The state of Florida has filed an appeal to a federal judge’s ruling allowing the Seminole Tribe to keep offering blackjack at its casinos.
The 7-page “notice of appeal” to the 11th U.S Circuit Court of Appeals was filed Thursday by Jason Maine, general counsel to the Department of Business and Professional Regulation, which regulates gambling.
The filing did not preview any arguments the state intends to make to get the decision reversed.
Senior U.S. District Judge Robert Hinkle in November had ruled that regulators working under Gov. Rick Scott allowed select Florida dog and horse tracks to offer card games that were too similar to ones that were supposed to be exclusive to Tribe-owned casinos for a five-year period.
The judge decided the Tribe could keep its blackjack tables till 2030. The state wanted Hinkle to instead order the tribe to remove the games because a blackjack provision in an agreement between the state and tribe expired in 2015.
Scott’s office did not immediately comment on the appeal.
Barry Richard, the Tribe’s Tallahassee-based attorney, suggested that the state was working against its own financial interest: Without blackjack, there’s no money from it to share with the state.
The previous agreement generated well over $1 billion in blackjack revenue share.

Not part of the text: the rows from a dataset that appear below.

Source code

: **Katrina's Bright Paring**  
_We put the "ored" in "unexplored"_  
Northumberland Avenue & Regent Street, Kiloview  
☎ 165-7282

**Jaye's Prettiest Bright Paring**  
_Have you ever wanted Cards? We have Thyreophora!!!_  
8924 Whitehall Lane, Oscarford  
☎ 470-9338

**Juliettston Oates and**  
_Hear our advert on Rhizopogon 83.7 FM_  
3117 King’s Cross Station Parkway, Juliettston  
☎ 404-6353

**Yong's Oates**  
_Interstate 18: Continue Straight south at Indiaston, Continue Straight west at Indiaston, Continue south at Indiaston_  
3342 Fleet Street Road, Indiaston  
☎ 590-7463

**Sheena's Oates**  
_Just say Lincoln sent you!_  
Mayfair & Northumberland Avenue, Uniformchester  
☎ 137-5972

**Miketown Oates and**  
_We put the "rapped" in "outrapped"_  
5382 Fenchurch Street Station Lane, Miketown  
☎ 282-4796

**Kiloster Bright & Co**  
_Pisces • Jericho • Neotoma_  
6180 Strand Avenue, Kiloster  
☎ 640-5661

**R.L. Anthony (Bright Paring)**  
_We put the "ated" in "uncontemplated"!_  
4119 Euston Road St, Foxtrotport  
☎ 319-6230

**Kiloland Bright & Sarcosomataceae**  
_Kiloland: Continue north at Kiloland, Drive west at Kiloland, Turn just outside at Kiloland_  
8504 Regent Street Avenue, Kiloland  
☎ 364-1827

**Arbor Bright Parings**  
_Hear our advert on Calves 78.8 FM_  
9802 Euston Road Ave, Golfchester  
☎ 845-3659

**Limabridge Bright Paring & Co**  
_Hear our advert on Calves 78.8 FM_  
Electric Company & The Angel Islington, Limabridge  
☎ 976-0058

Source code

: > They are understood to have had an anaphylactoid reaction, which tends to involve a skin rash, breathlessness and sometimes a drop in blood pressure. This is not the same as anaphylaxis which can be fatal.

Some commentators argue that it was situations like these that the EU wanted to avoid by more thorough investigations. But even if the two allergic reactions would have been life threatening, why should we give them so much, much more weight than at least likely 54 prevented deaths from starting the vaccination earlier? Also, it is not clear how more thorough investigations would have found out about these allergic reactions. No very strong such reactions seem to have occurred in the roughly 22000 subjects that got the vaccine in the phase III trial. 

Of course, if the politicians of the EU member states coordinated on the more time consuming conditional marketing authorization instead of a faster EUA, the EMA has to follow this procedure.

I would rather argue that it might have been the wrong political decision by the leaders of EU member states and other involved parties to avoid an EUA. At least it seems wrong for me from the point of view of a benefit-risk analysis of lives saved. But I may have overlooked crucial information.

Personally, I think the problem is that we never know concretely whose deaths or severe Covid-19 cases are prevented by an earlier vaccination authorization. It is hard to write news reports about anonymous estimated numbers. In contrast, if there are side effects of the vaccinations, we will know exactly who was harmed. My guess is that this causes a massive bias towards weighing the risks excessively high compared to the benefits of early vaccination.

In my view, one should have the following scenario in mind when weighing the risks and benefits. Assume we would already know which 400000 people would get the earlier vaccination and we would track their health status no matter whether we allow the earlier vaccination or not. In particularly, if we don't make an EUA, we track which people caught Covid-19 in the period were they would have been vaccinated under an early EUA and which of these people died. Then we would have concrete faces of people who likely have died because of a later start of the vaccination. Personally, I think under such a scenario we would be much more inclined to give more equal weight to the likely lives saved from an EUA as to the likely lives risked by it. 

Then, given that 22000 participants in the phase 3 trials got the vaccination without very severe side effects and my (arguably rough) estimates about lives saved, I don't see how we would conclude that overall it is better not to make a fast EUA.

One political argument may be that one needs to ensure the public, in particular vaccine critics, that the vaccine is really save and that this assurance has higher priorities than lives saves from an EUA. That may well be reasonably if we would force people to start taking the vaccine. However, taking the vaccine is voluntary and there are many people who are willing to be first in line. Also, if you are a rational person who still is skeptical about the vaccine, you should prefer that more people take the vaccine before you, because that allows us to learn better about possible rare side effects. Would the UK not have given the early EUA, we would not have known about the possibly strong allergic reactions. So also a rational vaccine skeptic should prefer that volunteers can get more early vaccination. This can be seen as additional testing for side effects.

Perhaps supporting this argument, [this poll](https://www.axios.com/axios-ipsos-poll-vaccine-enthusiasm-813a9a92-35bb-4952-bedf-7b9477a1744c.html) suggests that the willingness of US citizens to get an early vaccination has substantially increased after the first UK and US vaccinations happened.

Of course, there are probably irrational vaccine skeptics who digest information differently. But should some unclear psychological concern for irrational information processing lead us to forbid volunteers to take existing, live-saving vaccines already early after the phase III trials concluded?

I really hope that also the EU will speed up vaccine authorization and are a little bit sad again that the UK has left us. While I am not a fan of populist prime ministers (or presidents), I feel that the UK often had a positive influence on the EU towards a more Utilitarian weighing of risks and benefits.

The Seminoles offer blackjack at five of their seven casinos, including the Seminole Hard Rock Hotel and Casino in Tampa.
“As I told the lawyer for the state, I don’t recall in my career an opposing party working so hard to keep my client from paying it hundreds of million of dollars – and it still is,” Richard said.
But the tribe is still paying, most recently putting nearly $20 million into state coffers as a show of good faith. A state economist last week said that money is being held effectively in reserve in the General Revenue fund.
And the tribe still wants a new blackjack deal worth $3 billion over seven years in revenue share to the state, but it failed to gain approval from lawmakers last year.
Also this year, lawmakers will begin considering an omnibus gambling bill that includes that deal but also would allow for more slot machines across the state, legalize fantasy sports and even open up lottery ticket sales at gas pumps.
In addition, the bill would expand blackjack from just the state’s Seminole casinos to South Florida’s pari-mutuels, including Pompano Park.
“In a sense, the Tribe has been fighting to pay the state and the state has been fighting to stop it,” said Richard, with the Greenberg Traurig law firm. “As far as the issue of whether the Tribe still has to pay, it’s not an issue because the Tribe has chosen not to make it an issue.”